Photo 2: Depuis l'arrivée du téléski de la piste du versant ouest.
Cette montagne reste une attraction très populaire dans le pays alors ne vous attendez pas à être seul au sommet, d'autant plus qu'une route, depuis Gyöngyös, permet d'y arriver. Celui-ci est surmonté d'une tour-antenne de retransmission de télévision (donc si vous n'en avez pas assez, il est toujours possible de passer par l'escalier pour accéder au deuxième étage, d'autant plus si vous voulez le beau panorama...), lui-même entouré des pylônes des trois téléskis de la petite station de ski. Vous trouverez également les parkings, un petit mémorial, un bar et une multitude d'étals de vendeurs de souvenirs... Et j'en passe en venant de la plaine, même si la station de départ à Matrafured est plutôt agréable bien que très fréquentée.

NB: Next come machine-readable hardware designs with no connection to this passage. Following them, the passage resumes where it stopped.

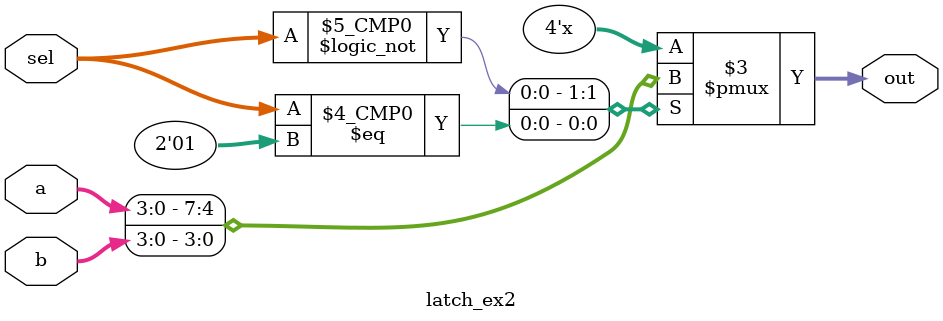
<source format=v>
`timescale 1ns / 1ps

module latch_ex2(
    input wire [1:0] sel,
    input wire [3:0] a,
    input wire [3:0] b,
    output reg [3:0] out
);

// Not covering all cases within a case block
    always @(*) begin
        case (sel)
            2'b00: out = a;
            2'b01: out = b;
            // sel = 2'b10 or 2'b11 
        endcase
    end

endmodule
</source>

Photo 3: C'est sûr que parfois on aura des impressions de parc d'attraction.
Photo 4: Il faudra juste choisir la bonne balise, en vérifiant sur la carte du point info ci-dessous...
Photo 5: ... sur un panneau d'information à Matrafured...
On n'oubliera pas en traversant Gyöngyös en chemin, que la totalité de son importante communauté juive a terminé à Auschwitz pendant la Seconde Guerre mondiale.

samedi 19 octobre 2019

Pic de Cerda (2107m) et étang d'Aubé, variations sur la face est du Mont Valier.

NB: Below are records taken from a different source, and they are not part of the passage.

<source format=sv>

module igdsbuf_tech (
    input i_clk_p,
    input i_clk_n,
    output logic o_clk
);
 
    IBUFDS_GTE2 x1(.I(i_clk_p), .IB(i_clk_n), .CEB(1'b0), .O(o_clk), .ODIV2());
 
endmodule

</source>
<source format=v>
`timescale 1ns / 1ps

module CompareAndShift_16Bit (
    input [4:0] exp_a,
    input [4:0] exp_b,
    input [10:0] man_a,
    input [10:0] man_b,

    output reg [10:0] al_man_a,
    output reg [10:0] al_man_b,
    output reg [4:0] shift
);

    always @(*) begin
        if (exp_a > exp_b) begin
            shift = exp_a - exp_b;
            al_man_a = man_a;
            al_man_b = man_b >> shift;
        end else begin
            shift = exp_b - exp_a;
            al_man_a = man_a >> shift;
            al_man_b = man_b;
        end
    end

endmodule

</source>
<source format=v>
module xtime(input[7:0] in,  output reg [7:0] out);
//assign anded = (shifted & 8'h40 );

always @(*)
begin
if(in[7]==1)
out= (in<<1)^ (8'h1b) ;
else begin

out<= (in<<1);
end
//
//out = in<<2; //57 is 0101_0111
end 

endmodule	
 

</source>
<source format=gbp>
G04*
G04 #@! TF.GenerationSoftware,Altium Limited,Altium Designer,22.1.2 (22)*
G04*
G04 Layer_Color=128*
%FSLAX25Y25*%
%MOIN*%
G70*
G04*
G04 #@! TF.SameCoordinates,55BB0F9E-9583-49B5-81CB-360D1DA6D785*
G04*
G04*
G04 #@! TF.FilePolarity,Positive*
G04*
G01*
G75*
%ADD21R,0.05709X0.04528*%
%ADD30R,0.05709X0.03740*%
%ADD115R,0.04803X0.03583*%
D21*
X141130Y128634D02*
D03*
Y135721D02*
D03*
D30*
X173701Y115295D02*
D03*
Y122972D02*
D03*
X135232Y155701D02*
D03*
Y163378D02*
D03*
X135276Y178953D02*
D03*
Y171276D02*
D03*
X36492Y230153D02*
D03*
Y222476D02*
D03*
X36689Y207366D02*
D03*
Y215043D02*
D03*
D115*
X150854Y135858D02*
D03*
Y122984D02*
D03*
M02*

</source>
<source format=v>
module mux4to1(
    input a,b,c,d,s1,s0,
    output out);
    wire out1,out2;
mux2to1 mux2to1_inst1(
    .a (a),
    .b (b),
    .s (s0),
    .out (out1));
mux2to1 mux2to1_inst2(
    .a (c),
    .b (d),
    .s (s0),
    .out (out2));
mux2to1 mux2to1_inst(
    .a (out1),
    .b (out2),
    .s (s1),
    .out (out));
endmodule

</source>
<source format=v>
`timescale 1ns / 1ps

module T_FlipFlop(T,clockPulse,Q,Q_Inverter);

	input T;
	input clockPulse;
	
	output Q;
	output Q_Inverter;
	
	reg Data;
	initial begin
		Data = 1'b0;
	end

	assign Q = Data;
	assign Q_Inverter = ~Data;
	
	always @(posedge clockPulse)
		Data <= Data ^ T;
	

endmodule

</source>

On ne fera pas un grand exploit sportif en gravissant le modeste pic Cerda (2107m), coincé entre son voisin le pic de Séron (2489m) qui l'écrase au sud et le sommet de la station de ski de Guzet au pic de Freychet au nord, dans le Couserans ariégeois.

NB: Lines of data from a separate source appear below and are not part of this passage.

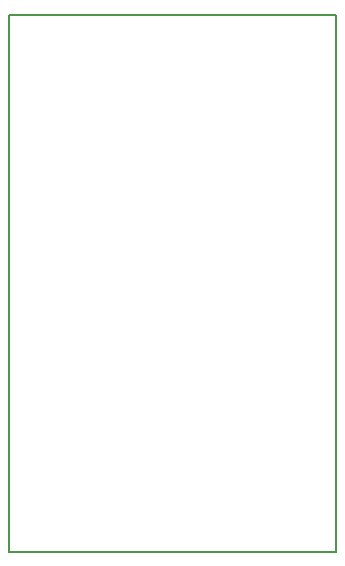
<source format=gbr>
G04 #@! TF.FileFunction,Profile,NP*
%FSLAX46Y46*%
G04 Gerber Fmt 4.6, Leading zero omitted, Abs format (unit mm)*
G04 Created by KiCad (PCBNEW 4.0.7) date 05/05/18 17:31:14*
%MOMM*%
%LPD*%
G01*
G04 APERTURE LIST*
%ADD10C,0.100000*%
%ADD11C,0.150000*%
G04 APERTURE END LIST*
D10*
D11*
X135509000Y-124206000D02*
X135509000Y-124079000D01*
X136144000Y-124206000D02*
X135509000Y-124206000D01*
X135509000Y-78740000D02*
X135509000Y-124206000D01*
X163195000Y-78740000D02*
X135509000Y-78740000D01*
X163195000Y-124206000D02*
X163195000Y-78740000D01*
X136144000Y-124206000D02*
X163195000Y-124206000D01*
M02*

</source>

Photo 1: Au fond, la pointe c'est le sommet du Mont Valier. En observant le pla de Gérac (et en planant un peu), on pourra parfois avoir l'impression d'un champ de vestiges archéologiques. (Photo de Claire)

Néanmoins et en reprenant ce que pouvait dire Elysée Reclus dans son Histoire d'une montagne, sur l'intérêt d'escalader les montagnes intermédiaires qui donnent les plus beaux panoramas, ce pic offrira tout au long de la montée, une vue splendide sur la face est du Mont Valier, seigneur du Couserans. La surprise viendra de la vraiment jolie vue sur le petit lac, sans nom sur la carte IGN, coincé sur la face ouest au dessus du col de Cerda. Celui-ci est vraiment tout petit sur la carte, et le sentier revenant de l'étang d'Aubé (à 2090m), passant sous le verrou qui le retient, on ne le verra qui si l'on monte au pic. L'ensemble est harmonieux. En partant du bout de la piste du Gérac au dessus de Guzet à 1800 mètres, l'effort ne sera pas surhumain...

Photo 2: On pourra peut-être appeler ce fameux petit lac, l'étang de Cerda... En arrière plan, dominant l'ensemble, le pic de  Séron.